Speaking on Newsmax TV, Bacevich, a professor of history and international relations at Boston University, said the focus on Benghazi has been disproportionate.

He said that military resources could have been deployed faster, potentially saving lives, but given the number of Americans stationed around the world, it’s difficult to have an appropriate level of assets that might be needed everywhere.

“It’s a great big world. U.S. military resources are, as great as they are, nonetheless limited,” said Bacevich. “So it’s a little bit silly to think that whenever something bad happens anywhere that we’re supposed to have AC-130 gunships hovering over the scene of the activity.

“It’s not surprising that we didn’t have the assets in place and it’s unrealistic to think that the military is always going to have the assets in place to deal with a contingency.
“Let us remember that on 9/11, when we had the assault on our homeland, not in Benghazi but in Manhattan, the Pentagon wasn’t able to respond.”

Speaking on America’s drone program, Bacevich said the program is significant because it illustrates a dramatic shift in the United States’ approach to warfare.

“(Obama’s) predecessor thought it was a grand idea to invade and occupy countries and that produced disastrous results.

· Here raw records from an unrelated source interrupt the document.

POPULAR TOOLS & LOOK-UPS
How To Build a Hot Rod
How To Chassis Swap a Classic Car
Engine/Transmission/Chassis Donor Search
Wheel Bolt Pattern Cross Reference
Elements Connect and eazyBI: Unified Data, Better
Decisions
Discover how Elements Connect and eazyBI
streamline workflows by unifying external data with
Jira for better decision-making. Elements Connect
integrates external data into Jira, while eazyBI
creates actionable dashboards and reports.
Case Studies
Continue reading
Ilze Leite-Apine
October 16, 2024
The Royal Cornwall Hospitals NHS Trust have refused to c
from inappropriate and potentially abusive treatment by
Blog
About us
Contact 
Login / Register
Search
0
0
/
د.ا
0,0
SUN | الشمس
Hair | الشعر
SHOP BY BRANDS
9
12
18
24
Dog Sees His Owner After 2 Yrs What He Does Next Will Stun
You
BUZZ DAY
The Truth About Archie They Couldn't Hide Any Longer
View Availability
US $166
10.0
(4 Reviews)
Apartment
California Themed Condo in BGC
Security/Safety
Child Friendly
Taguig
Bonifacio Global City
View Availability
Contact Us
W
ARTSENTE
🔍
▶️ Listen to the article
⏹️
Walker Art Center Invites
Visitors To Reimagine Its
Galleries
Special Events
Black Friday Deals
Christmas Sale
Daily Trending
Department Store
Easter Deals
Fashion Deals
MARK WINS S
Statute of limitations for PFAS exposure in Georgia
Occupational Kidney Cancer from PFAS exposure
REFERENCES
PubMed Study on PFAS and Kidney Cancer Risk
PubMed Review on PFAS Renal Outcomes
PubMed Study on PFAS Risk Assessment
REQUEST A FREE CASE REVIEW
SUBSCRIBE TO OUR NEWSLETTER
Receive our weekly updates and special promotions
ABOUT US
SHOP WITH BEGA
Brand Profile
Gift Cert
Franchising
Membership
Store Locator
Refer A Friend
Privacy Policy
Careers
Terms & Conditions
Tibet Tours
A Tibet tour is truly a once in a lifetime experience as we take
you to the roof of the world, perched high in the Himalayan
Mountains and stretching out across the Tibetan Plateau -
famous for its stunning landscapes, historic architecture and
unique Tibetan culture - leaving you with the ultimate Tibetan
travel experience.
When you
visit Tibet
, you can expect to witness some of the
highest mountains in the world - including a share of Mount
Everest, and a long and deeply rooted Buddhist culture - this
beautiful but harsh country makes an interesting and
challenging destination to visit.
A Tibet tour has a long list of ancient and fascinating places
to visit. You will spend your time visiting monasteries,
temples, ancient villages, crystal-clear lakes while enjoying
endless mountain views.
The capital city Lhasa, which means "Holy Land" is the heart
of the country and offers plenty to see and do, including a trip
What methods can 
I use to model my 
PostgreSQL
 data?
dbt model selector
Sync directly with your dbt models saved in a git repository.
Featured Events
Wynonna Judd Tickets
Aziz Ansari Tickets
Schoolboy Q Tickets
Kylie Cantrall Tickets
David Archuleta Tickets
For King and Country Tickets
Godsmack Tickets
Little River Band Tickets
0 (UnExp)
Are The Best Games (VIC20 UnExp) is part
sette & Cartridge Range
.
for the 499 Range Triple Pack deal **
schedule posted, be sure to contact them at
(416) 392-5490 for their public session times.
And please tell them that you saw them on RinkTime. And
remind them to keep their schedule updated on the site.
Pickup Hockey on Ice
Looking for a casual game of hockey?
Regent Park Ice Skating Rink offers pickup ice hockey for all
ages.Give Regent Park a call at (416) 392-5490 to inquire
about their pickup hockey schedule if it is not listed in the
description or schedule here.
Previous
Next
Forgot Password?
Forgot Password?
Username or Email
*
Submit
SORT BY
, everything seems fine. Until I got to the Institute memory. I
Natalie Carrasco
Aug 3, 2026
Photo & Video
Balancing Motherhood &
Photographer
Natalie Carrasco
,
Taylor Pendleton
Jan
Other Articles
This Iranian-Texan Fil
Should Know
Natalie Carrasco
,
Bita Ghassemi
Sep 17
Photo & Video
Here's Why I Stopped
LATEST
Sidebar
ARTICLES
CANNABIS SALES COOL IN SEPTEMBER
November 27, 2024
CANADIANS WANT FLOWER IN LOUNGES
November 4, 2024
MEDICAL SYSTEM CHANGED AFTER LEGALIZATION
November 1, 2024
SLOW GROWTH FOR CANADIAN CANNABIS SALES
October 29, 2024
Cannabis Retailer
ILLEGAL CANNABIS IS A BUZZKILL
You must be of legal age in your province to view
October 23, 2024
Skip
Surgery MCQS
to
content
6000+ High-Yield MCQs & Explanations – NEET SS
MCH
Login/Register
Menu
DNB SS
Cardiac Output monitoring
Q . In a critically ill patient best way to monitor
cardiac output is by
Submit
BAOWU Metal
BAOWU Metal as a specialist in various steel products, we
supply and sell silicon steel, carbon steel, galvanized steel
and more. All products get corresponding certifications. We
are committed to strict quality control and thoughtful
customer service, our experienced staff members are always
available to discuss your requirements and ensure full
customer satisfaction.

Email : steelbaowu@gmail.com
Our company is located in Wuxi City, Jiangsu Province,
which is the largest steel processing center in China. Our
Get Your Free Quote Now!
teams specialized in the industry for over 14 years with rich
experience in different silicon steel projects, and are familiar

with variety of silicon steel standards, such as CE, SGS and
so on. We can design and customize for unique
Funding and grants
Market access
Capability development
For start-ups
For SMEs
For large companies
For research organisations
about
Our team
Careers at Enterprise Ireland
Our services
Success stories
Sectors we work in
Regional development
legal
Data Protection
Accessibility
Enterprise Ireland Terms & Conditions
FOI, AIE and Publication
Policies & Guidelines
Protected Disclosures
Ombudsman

Now President Obama has decided that using drones as an instrument of assassination is a lower risk of continuing what we used to call the global war on terror and to include Americans on that list,” Bacevich said.

He calls the shift “constitutionally disastrous.”

“The claims that some form of due process is being exercised . . . those claims are completely bogus and the whole notion of (drones) as a way to deal with whatever threat is posed by violent Islamism is strategically suspect because it doesn’t necessarily lead anywhere,” Bacevich said.

“There’s no clear indication of how many people we’re going to be able to kill and have to kill before we say ‘OK, the job’s done. The mission’s complete.’”

Bacevich believes more review of the drone program is needed, although he’s skeptical that additional Congressional oversight would accomplish the goal.

“These days, when Congress gets involved, almost inevitably, the results are less productive. But there does need to be some kind of oversight. The notion that the President of the United States should exercise the authority consulting only with his advisors and that the president should have the authority to kill Americans on his own is exceedingly dangerous.”

For drones to be an effective part of U.S. military strategy, Bacevich believes they need to be used in a broader context to support a clear strategy. He believes Obama counterterrorism chief John Brennan, who has been nominated to succeed Leon Panetta as CIA chief, should have to answer additional questions on the drone program.

“The real question here that ought to be directed to people like Mr. Brennan is to explain the strategic framework in which these attacks are being carried out. There needs to be some other purpose other than simply knocking off bad guys one at a time,” Bacevich said.

Concerning the potential defense budget cuts that could come if sequestration kicks in, Bacevich believes the impact has been overestimated.

“There’s a lot of posturing going on by the Pentagon to make it sound as if it’s going to be disastrous. It’s not $1.2 trillion in cuts in the present year, but cuts that are spread over the next decade or so,” he said. “The fact of the matter is the Pentagon has grown enormously fast over the past decade and given the Iraq War is over and Afghanistan is heading to a conclusion, they’re going to have to cut back and need to find ways to do it in a responsible way.”

When asked whether Brennan and Chuck Hagel, Obama’s pick for defense secretary, should be confirmed, Bacevich said he believes a president should be able to pick his own team and those nominees should be confirmed unless there’s a pattern of personal misconduct or a record of criminal activity.

“There’s nothing about either of these guys that somehow puts them — even with the charges made against Hagel — outside the mainstream of U.S. national security thinking,” Bacevich said.

“There are both, in fact, very conventional figures. I say that acknowledging that Hagel may have a certain reluctance about committing U.S. ground troops. But it’s not as if he’s some kind of crazy, left-wing peacenik.”